**Data entries**
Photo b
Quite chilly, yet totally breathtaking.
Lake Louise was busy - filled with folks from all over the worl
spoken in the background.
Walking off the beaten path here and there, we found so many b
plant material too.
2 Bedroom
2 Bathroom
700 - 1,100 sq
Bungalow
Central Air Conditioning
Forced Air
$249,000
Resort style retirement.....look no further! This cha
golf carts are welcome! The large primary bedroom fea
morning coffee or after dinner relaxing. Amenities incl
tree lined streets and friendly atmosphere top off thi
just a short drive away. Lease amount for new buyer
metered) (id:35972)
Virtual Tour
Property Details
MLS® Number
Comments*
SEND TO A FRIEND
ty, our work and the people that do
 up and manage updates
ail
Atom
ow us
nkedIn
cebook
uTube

**ACTIVITY**
Extract every line from the start of the records down to and including the line that contains "Central Air Conditioning", and reproduce those lines without any changes.

**EXPECTED ANSWER**
Photo b
Quite chilly, yet totally breathtaking.
Lake Louise was busy - filled with folks from all over the worl
spoken in the background.
Walking off the beaten path here and there, we found so many b
plant material too.
2 Bedroom
2 Bathroom
700 - 1,100 sq
Bungalow
Central Air Conditioning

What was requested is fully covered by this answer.